## Your assignment
Once the line containing "right back paw: (478, 313)" is found in the listing below, return it and each line after it through the last, exactly as given.

## Record set

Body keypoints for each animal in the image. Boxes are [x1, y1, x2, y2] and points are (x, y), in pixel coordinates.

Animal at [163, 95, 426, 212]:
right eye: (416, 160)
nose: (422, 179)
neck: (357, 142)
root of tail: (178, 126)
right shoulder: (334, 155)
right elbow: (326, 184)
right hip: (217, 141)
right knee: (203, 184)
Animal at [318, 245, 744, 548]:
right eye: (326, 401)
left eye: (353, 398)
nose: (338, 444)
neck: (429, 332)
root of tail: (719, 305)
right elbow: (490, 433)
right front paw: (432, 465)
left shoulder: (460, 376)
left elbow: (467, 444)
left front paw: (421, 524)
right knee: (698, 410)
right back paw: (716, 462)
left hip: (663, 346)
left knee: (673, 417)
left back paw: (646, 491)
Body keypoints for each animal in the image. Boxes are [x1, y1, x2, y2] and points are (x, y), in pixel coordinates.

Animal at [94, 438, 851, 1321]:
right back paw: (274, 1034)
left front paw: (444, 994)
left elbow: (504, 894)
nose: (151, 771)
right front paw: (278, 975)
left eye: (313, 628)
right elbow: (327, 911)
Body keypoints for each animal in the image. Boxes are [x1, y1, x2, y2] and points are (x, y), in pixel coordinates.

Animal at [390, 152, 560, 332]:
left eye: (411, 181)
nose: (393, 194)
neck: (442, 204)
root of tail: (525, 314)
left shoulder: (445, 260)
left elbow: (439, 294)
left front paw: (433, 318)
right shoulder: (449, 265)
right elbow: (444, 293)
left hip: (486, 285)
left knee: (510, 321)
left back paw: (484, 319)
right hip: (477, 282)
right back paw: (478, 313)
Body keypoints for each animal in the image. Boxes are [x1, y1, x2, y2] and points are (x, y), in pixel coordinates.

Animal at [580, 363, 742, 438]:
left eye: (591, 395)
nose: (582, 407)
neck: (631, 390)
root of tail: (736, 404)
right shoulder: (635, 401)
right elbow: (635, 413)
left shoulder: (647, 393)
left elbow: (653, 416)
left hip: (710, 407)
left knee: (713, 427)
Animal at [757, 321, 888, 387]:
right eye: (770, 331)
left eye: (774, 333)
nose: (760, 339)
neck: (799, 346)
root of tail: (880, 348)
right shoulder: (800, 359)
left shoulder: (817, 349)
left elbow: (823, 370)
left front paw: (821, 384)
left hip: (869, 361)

## Solution
right back paw: (478, 313)
Body keypoints for each animal in the image. Boxes are [x1, y1, x2, y2] and points are (x, y), in pixel coordinates.

Animal at [580, 363, 742, 438]:
left eye: (591, 395)
nose: (582, 407)
neck: (631, 390)
root of tail: (736, 404)
right shoulder: (635, 401)
right elbow: (635, 413)
left shoulder: (647, 393)
left elbow: (653, 416)
left hip: (710, 407)
left knee: (713, 427)
Animal at [757, 321, 888, 387]:
right eye: (770, 331)
left eye: (774, 333)
nose: (760, 339)
neck: (799, 346)
root of tail: (880, 348)
right shoulder: (800, 359)
left shoulder: (817, 349)
left elbow: (823, 370)
left front paw: (821, 384)
left hip: (869, 361)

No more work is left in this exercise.